Update to the Vitamin C, Thiamine and Steroids in Sepsis (VICTAS) protocol: statistical analysis plan for a prospective, multicenter, double-blind, adaptive sample size, randomized, placebo-controlled, clinical trial

Christopher J Lindsell, Anna McGlothlin, Samuel Nwosu, Todd W Rice, Alex Hall, Gordon R Bernard, Laurence W Busse, E Wesley Ely, Alpha A Fowler, David F Gaieski, Jeremiah S Hinson, Michael H Hooper, James C Jackson, Gabor D Kelen, Mark Levine, Greg S Martin, Richard E Rothman, Jonathan E Sevransky, Kert Viele, David W Wright, David N Hager, Christopher J Lindsell, Anna McGlothlin, Samuel Nwosu, Todd W Rice, Alex Hall, Gordon R Bernard, Laurence W Busse, E Wesley Ely, Alpha A Fowler, David F Gaieski, Jeremiah S Hinson, Michael H Hooper, James C Jackson, Gabor D Kelen, Mark Levine, Greg S Martin, Richard E Rothman, Jonathan E Sevransky, Kert Viele, David W Wright, David N Hager

Abstract

Background: Observational research suggests that combined therapy with Vitamin C, thiamine and hydrocortisone may reduce mortality in patients with septic shock.

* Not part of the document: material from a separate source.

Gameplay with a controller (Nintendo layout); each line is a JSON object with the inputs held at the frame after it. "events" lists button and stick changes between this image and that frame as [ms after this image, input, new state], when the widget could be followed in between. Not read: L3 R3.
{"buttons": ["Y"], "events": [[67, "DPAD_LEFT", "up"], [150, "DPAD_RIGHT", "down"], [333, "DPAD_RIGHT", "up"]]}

Methods and design: The Vitamin C, Thiamine and Steroids in Sepsis (VICTAS) trial is a multicenter, double-blind, adaptive sample size, randomized, placebo-controlled trial designed to test the efficacy of combination therapy with vitamin C (1.5 g), thiamine (100 mg), and hydrocortisone (50 mg) given every 6 h for up to 16 doses in patients with respiratory or circulatory dysfunction (or both) resulting from sepsis. The primary outcome is ventilator- and vasopressor-free days with mortality as the key secondary outcome. Recruitment began in August 2018 and is ongoing; 501 participants have been enrolled to date, with a planned maximum sample size of 2000. The Data and Safety Monitoring Board reviewed interim results at N = 200, 300, 400 and 500, and has recommended continuing recruitment. The next interim analysis will occur when N = 1000. This update presents the statistical analysis plan. Specifically, we provide definitions for key treatment and outcome variables, and for intent-to-treat, per-protocol, and safety analysis datasets. We describe the planned descriptive analyses, the main analysis of the primary end point, our approach to secondary and exploratory analyses, and handling of missing data. Our goal is to provide enough detail that our approach could be replicated by an independent study group, thereby enhancing the transparency of the study.

Trial registration: ClinicalTrials.gov, NCT03509350. Registered on 26 April 2018.

Keywords: Adaptive sample size; Sepsis; Septic shock; Statistical analysis plan; Steroids; Thiamine; Vitamin C.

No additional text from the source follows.